KENDİ ÖVENİ VER KAÇ, EL
ÖVENİ AL KAÇ! (Favorim. Anneannemin dilinden düşmezdi.
Kendini övmenin çok ayıp olduğunu anlatan, özellikle evlenilecek veya ortaklık yapılacak
kişinin başkaları tarafından övülmesi gerekliliğine işaret çekmek için
kullanılan bir söz)
ATIN YERİNE EŞEK BAĞLAMAK! (İlk eş veya gönül verilen
sevgilinin yerine oldukça vasıfsız birinin seçilmesi durumunda yeterli bir
açıklamadır. Uzun uzun analizlere gerek yoktur. Söz konusu kişi kendi değerini
çok düşürmüştür, zaaf içindedir ve ilkesiz davranışlar göstermektedir. Çevrede
ciddi bir kızgınlık ve ağır eleştiri vardır. Üstün özellikler aranan makamlar ve sahipleri için de kullanılır)
GÖLGESİ KENDİNDEN
BÜYÜKMÜŞ. (Hak
etmediği halde makam işgal edenlerin icraatlarının fiyasko ile sonuçlanması
durumunda kullanılır.)
GÜN GÖRMEYEN GELİNDEN
KAYNANA OLMAZ. (Gelinlik
dönemini doya doya yaşayamamış, haksızlığa fazlaca uğramış bir kadın, sıra ona
geldiğinde hoşgörülü bir kayınvalide olamaz demiş eskiler. İstatistikler bu yönde doğrulama
yaptığı için çok makbul bir sözdür)
BORÇ PARAYLA AĞALIK
YAPILMAZ. (Koşulları
yetmediği halde daha refah bir yaşama duyulan özlemi, bunun için borç edinmeyi
eleştirmek üzere söylenir. En yakınlarını bile sömürerek iyi koşullarda yaşayanlara
duyulan öfkede hemen akla gelir. Erkekleri uyarmak gerektiğinde daha da ağır
olan versiyonları bulunur.)
GURBET KIZINDAN HANIM
OLMAZ. (Görgülü bir
evde büyümemiş, değer yargıları zayıf, yetersiz
özelliklerde birisinin üst bir statüde unvan alıp onu sindiremediği durumlarda kullanılır. Kimi insanlar, bazen
evliliklerinde bazen de iş dünyasında gücü temsil hakkına sahip olduklarında çiğ davranışlar
sergilerler. Asıl hallerini, geldikleri tabanı gizleyemediklerinde ilk akla
gelen sözdür.

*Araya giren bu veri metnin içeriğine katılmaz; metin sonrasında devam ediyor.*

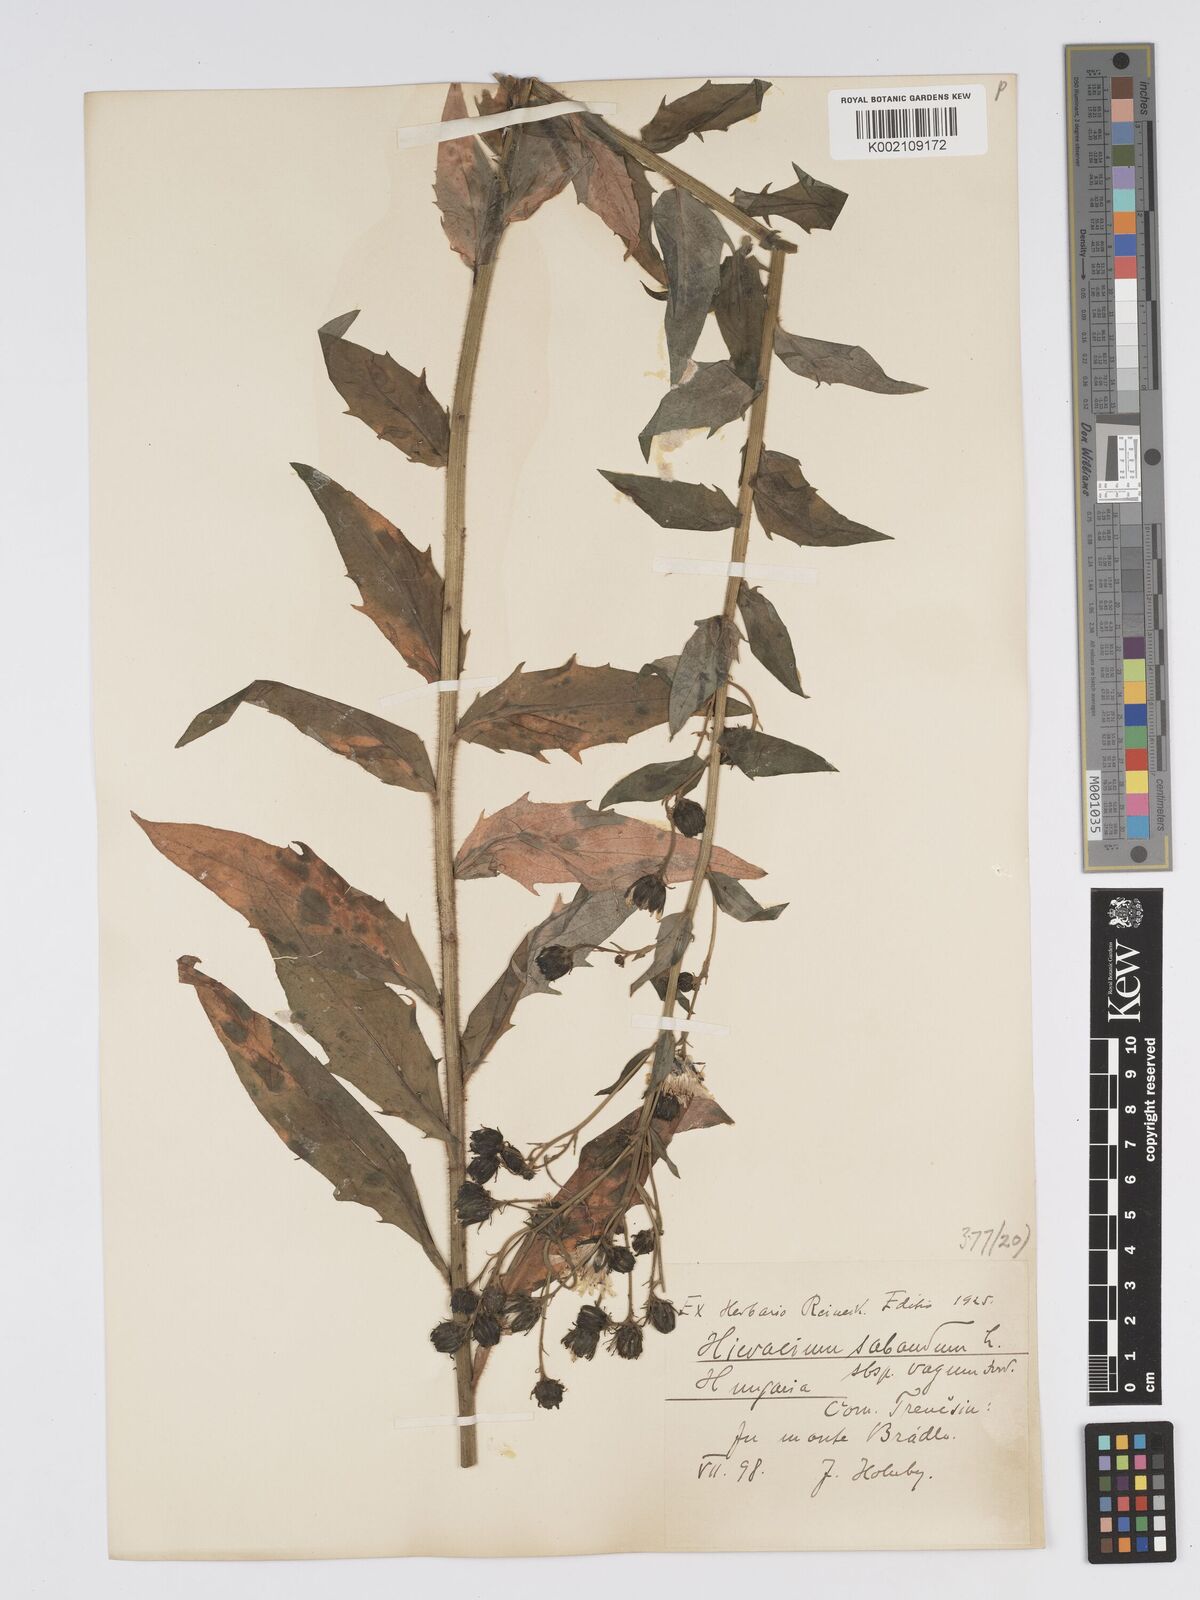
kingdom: Plantae
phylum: Tracheophyta
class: Magnoliopsida
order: Asterales
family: Asteraceae
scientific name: Asteraceae
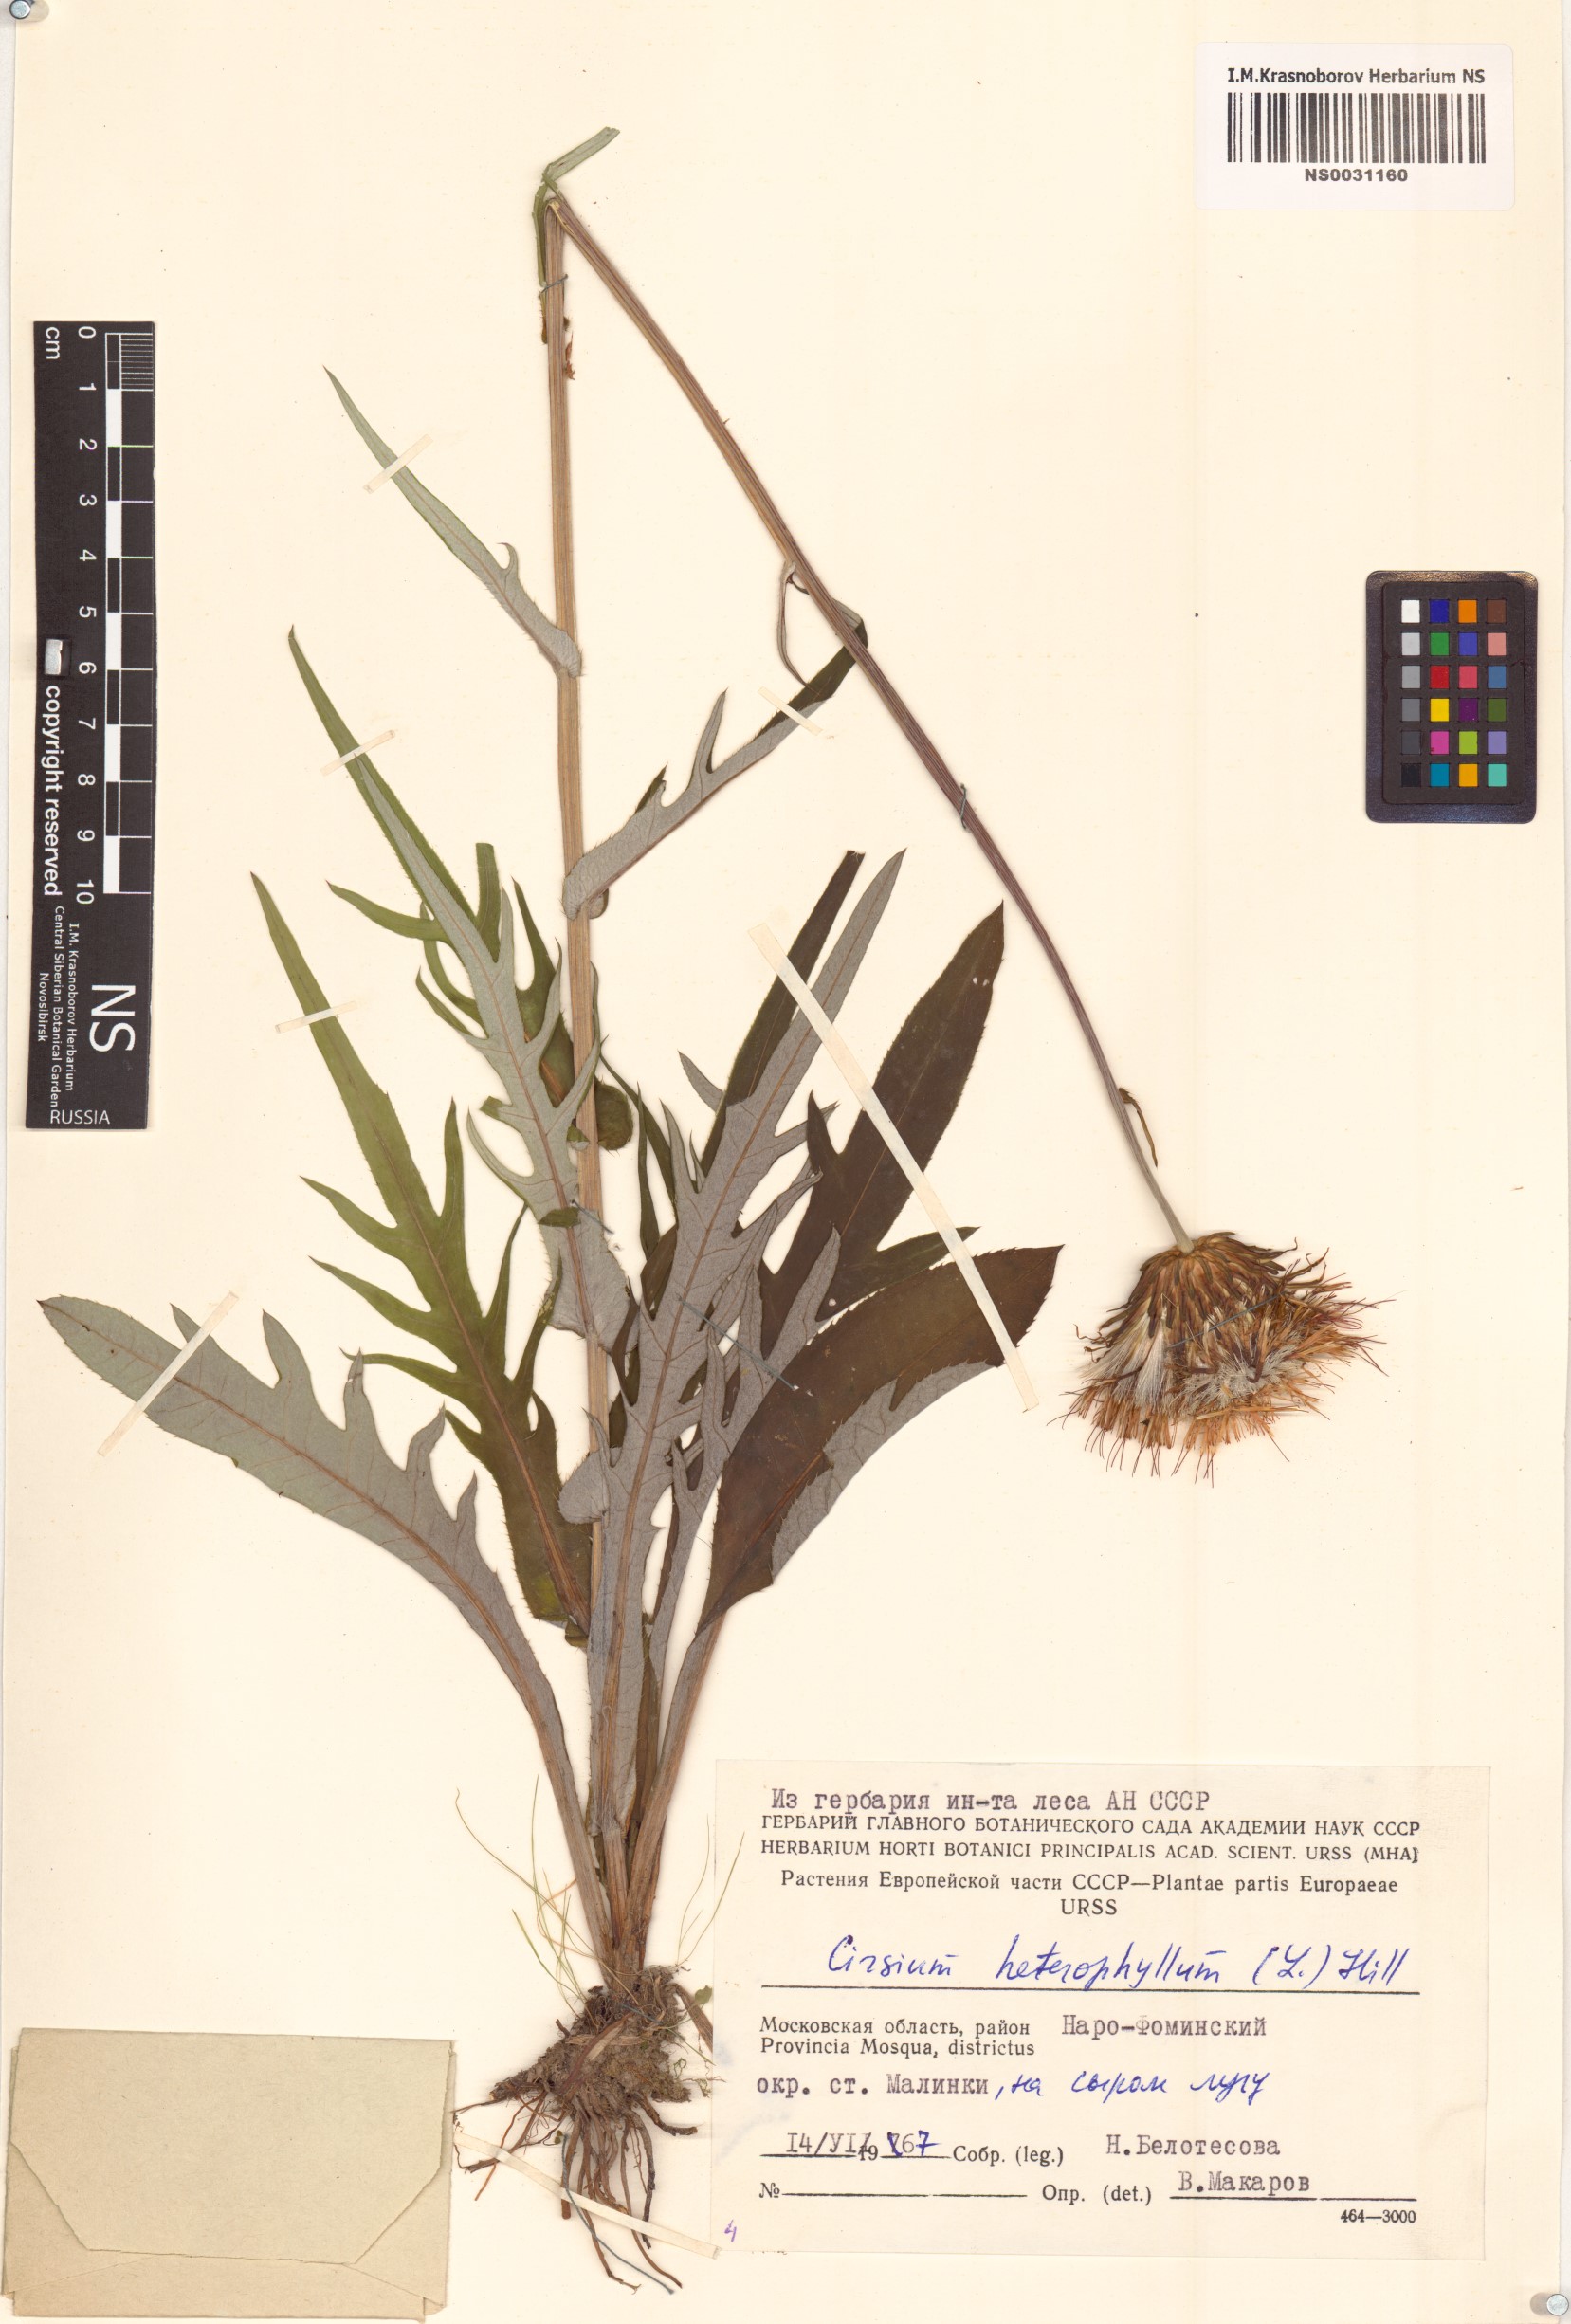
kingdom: Plantae
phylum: Tracheophyta
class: Magnoliopsida
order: Asterales
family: Asteraceae
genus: Cirsium
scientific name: Cirsium heterophyllum
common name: Melancholy thistle
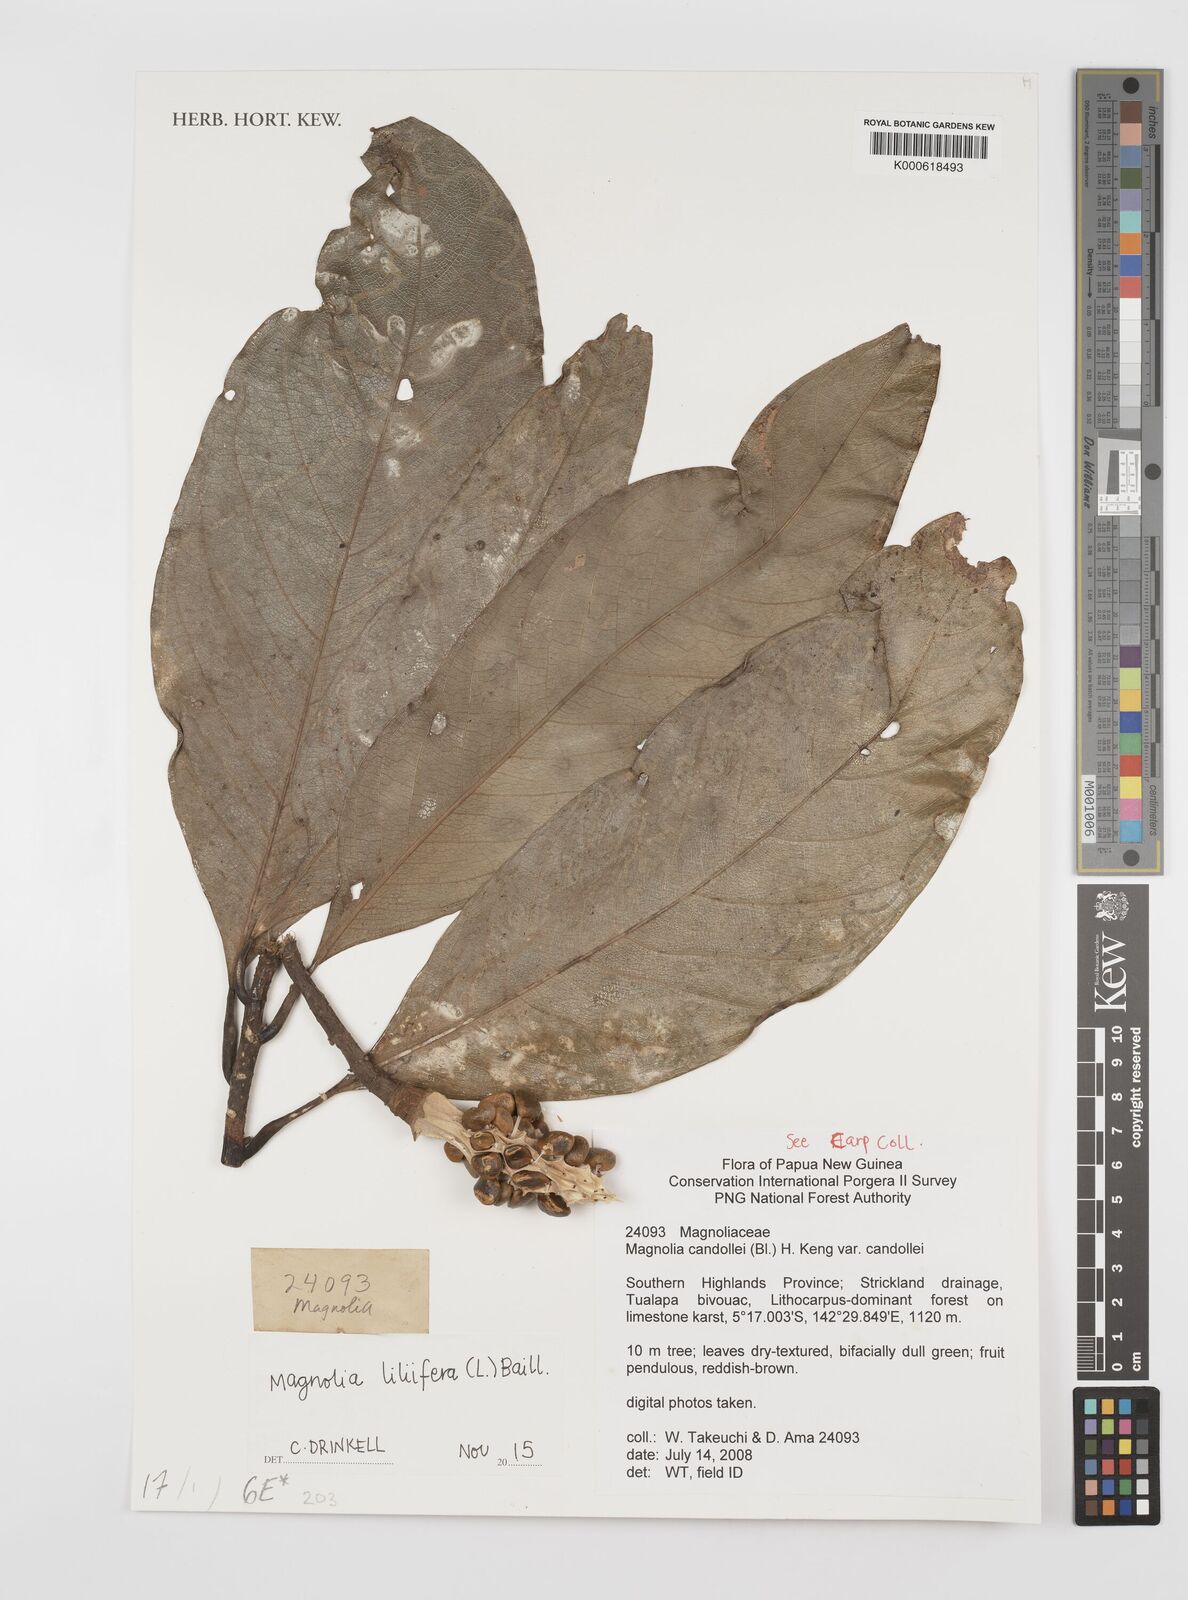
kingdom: Plantae
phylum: Tracheophyta
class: Magnoliopsida
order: Magnoliales
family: Magnoliaceae
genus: Magnolia
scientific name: Magnolia liliifera
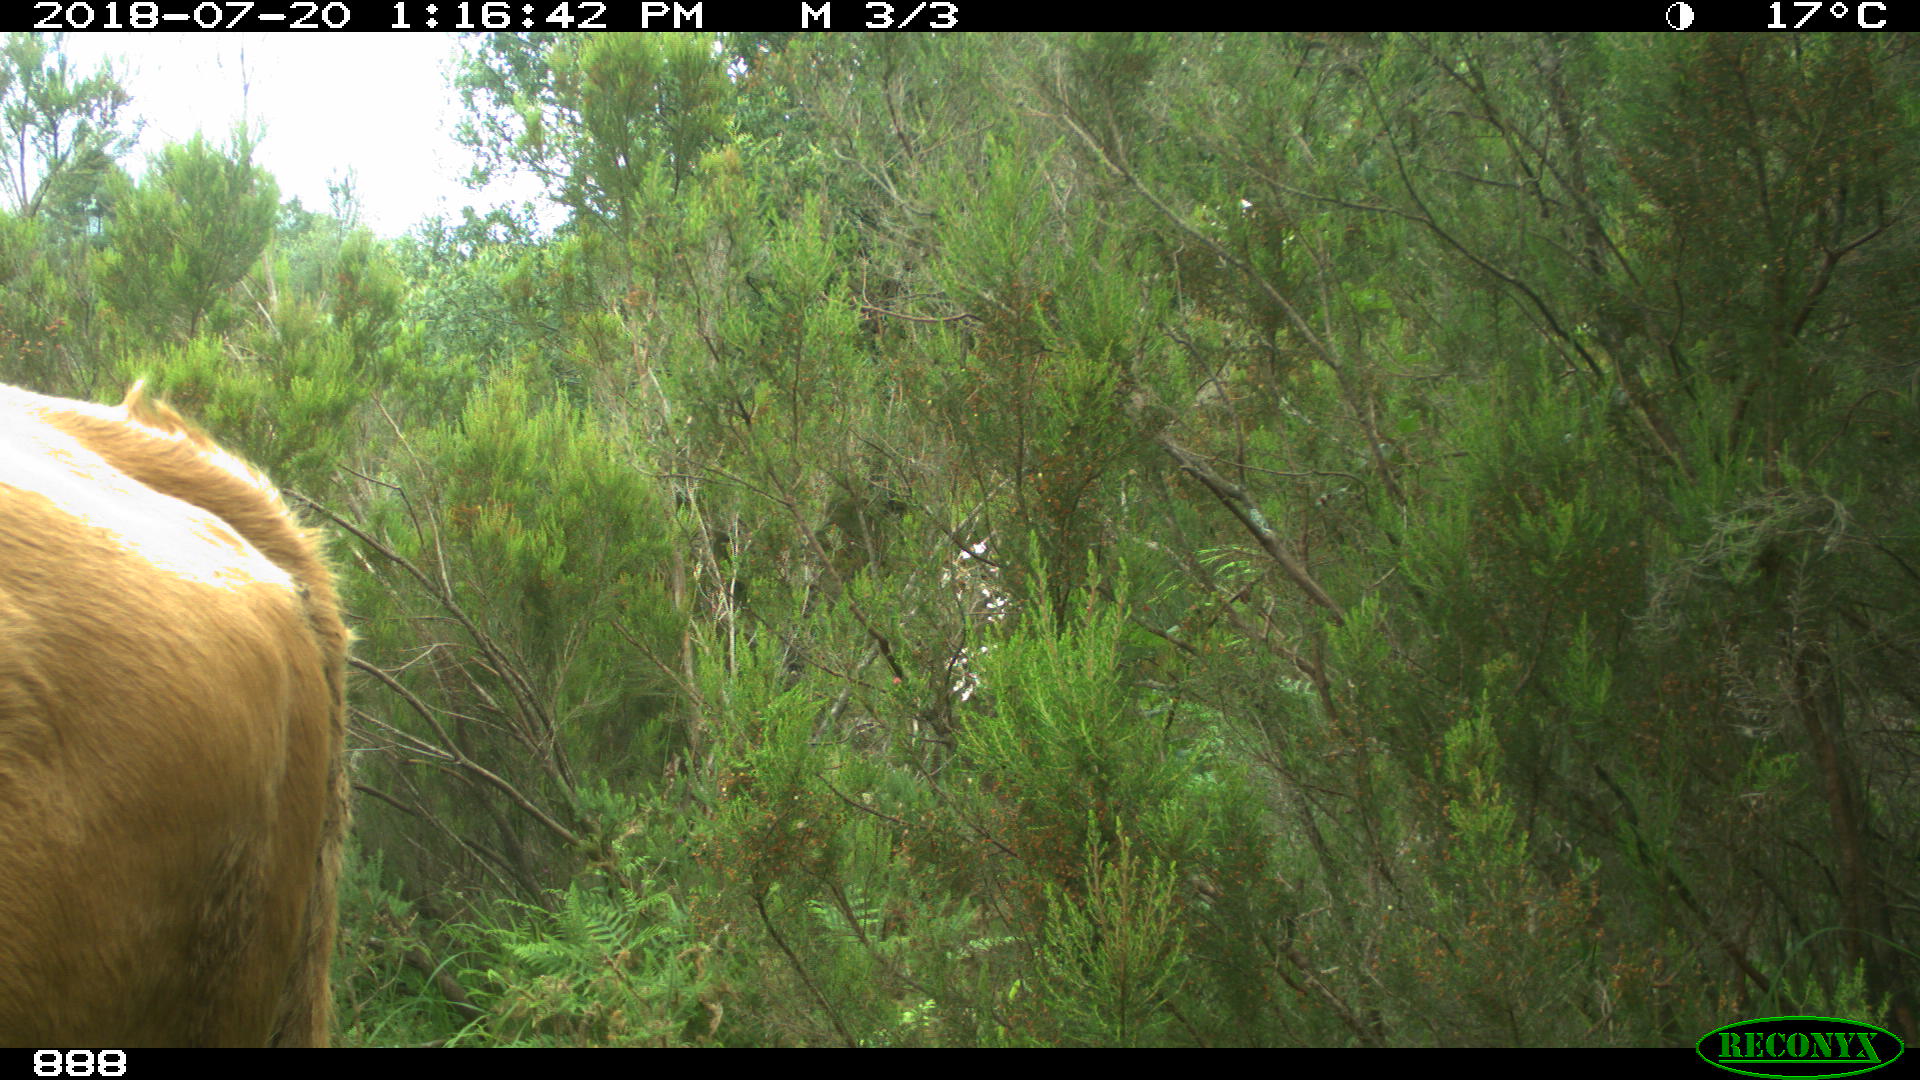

Gurbet kızı olarak da, yerleşik düzende yetişmemiş, doğrunun ne
olduğunu görmemiş, iyi eğitilmemiş insan
tipi işaret edilir.)
EL, ELİN
EŞEĞİNİ YIRLIYA YIRLIYA; GENDİ EŞEĞİNİ TERLEYE TERLEYE ARAR. Genelde “EL, ELİN
EŞEĞİNİ ISLIKLA ARAR” diye kullanılır.
(Özellikle çalışanların patrona karşı sergilediği sermaye düşmanlığını anlatmak için birebirdir.
Vicdanı eksik kişilerin, bir işi
yaparken malzemeyi, parayı, zamanı ya da diğer kaynakları acımadan heba
etmeleri anında duyulan öfkeyi, sitemi tanımlar.)
AÇ OLUP KUYRUĞU DİK GEZMEK. (Kimseye minnet etmemeyi, gururlu olmayı anlatır)
ÇATAL KAZIK TOPRAĞA
SONUNA KADAR BATMAZ!
(Tarlalarda kullanılan ters “V” şeklindeki kazık, bağlı
olduğu çubuktan kolayca çakılabilir. Ama “V” şeklinin birleşim noktasından
itibaren toprağa girmez. Ortaklıkların bir gün mutlaka biteceğini anlatır.)
İlk satırlarda
yazdığım gibi, aslında hepsinin canlı örneği ya sülalede ya da mahallede
vardır. Minicik çocuklar bile lafın kime söylendiğini bilir. Anadolu insanın güçlü
bir mizah yeteneği olduğunu peşinen kabul etmişimdir zaten.